The State Key Laboratory of Membrane Biology, Tsinghua University-Peking University Joint Center for Life Sciences, School of Life Sciences, Tsinghua University, Beijing, China.
School of Pharmaceutical Sciences, Tsinghua University, Beijing, China.
Autophagy. 2021 Dec;17(12):4499-4501. doi: 10.1080/15548627.2021.1972406. Epub 2021 Oct 13.
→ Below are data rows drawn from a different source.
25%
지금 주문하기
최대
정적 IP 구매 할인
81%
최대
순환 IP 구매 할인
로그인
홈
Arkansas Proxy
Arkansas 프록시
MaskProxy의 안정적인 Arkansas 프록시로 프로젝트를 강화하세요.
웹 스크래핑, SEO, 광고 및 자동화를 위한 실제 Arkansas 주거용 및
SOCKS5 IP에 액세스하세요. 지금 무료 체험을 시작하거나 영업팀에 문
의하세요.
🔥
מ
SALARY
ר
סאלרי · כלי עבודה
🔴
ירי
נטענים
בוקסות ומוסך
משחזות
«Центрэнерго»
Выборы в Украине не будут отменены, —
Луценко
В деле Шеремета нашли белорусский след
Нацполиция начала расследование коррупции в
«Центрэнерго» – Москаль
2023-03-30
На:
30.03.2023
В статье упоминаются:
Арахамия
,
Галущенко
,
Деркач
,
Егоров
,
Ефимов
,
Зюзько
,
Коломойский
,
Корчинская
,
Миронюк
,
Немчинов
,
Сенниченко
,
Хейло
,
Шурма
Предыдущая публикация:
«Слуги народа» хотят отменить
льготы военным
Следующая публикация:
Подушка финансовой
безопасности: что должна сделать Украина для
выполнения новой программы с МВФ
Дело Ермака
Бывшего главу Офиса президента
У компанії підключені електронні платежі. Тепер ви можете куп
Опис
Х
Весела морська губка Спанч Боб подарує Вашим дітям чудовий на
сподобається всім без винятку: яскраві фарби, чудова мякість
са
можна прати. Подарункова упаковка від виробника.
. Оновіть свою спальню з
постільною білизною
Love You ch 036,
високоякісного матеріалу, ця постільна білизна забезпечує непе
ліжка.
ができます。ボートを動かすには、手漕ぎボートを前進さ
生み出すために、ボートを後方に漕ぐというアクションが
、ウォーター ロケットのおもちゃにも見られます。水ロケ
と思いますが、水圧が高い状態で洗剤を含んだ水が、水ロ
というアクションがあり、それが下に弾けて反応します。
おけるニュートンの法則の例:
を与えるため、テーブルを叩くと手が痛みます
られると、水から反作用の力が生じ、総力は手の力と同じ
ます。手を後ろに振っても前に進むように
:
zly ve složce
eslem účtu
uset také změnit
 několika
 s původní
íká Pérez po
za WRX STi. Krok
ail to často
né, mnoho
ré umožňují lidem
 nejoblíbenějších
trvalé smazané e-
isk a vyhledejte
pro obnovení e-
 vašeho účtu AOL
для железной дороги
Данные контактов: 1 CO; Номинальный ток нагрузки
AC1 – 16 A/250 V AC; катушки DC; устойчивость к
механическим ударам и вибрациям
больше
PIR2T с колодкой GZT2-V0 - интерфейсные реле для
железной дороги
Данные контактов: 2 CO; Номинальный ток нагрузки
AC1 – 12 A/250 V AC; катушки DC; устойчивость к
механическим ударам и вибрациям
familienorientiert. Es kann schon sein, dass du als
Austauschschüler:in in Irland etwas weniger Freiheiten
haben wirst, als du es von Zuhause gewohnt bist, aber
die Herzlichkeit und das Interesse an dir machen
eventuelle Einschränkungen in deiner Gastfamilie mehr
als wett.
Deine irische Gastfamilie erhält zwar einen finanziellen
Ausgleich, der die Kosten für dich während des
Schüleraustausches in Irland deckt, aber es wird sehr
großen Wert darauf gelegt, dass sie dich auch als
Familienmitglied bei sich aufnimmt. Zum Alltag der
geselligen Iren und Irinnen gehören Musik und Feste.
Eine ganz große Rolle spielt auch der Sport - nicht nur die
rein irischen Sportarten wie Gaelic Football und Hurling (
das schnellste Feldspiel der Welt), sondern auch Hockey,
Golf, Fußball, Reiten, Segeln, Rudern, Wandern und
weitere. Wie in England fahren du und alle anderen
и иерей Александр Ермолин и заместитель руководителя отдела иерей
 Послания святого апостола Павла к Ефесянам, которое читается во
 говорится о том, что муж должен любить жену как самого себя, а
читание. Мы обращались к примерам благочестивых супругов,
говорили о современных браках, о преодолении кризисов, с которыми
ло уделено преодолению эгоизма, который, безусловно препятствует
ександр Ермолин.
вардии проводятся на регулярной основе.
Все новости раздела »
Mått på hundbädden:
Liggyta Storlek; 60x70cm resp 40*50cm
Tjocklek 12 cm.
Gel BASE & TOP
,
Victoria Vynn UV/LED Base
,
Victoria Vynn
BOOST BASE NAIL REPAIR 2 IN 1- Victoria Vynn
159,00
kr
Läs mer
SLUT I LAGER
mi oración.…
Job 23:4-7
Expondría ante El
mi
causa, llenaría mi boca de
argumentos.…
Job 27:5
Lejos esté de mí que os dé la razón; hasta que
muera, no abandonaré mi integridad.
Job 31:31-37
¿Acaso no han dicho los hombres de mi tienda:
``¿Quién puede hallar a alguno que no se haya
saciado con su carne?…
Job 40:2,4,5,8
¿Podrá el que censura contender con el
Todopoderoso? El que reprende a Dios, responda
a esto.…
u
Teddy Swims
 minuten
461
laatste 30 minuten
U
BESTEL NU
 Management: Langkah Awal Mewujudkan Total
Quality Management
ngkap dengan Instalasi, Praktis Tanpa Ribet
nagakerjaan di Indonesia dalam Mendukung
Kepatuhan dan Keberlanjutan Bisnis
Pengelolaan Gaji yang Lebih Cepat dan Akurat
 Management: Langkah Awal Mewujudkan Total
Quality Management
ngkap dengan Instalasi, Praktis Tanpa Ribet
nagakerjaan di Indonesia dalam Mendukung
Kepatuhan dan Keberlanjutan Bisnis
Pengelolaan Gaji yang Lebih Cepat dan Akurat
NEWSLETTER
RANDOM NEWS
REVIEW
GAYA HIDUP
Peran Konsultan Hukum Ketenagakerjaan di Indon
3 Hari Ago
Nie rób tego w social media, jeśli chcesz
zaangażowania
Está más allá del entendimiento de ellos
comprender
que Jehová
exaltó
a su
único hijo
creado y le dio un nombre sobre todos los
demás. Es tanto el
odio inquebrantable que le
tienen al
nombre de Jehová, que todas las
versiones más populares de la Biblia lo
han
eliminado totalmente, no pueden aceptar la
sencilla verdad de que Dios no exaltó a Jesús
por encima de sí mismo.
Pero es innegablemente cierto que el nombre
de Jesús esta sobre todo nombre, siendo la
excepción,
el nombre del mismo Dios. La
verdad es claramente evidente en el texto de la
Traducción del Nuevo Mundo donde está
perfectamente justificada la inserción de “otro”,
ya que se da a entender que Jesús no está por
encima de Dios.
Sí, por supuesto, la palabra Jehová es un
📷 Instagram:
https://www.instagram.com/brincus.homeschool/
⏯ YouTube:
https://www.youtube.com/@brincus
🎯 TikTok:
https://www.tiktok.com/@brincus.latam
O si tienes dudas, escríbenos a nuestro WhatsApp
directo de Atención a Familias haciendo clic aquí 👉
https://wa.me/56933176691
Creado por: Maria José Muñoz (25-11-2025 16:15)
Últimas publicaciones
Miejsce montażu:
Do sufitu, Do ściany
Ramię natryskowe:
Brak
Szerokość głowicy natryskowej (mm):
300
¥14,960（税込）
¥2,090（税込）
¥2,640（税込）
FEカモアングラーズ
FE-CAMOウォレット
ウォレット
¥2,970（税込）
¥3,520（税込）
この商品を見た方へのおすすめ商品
Formation of the double-membrane autophagosome requires membrane reorganization of the endomembrane system to generate membrane precursors. The ER-Golgi trafficking system has been shown to provide membranes for phagophore growth. Nonetheless, how the components of the ER-Golgi system are redirected toward autophagosome biogenesis remains unclear. Here, we identify a new type of membrane contact formed between the ER-Golgi intermediate compartment (ERGIC) and the ER-exit sites (ERES) under macroautophagy/autophagy-induction conditions. The ERGIC-ERES contact is established by the TMED9-PREB/SEC12 interaction and regulates the biogenesis of the ERGIC-COPII vesicles, which we found previously act as a membrane template for LC3 lipidation and autophagosome formation.
双膜自噬体的形成需要内膜系统的膜重排来产生膜前体。已经表明 ER-Golgi 运输系统为噬泡生长提供膜。然而,ER-Golgi 系统的成分如何被重定向到自噬体生物发生仍然不清楚。在这里,我们在巨自噬/自噬诱导条件下鉴定了 ER-Golgi 中间区(ERGIC)和 ER 出口部位(ERES)之间形成的一种新型膜接触。ERGIC-ERES 接触由 TMED9-PREB/SEC12 相互作用建立,并调节我们之前发现的 ERGIC-COPII 囊泡的生物发生,该囊泡作为 LC3 脂质化和自噬体形成的膜模板。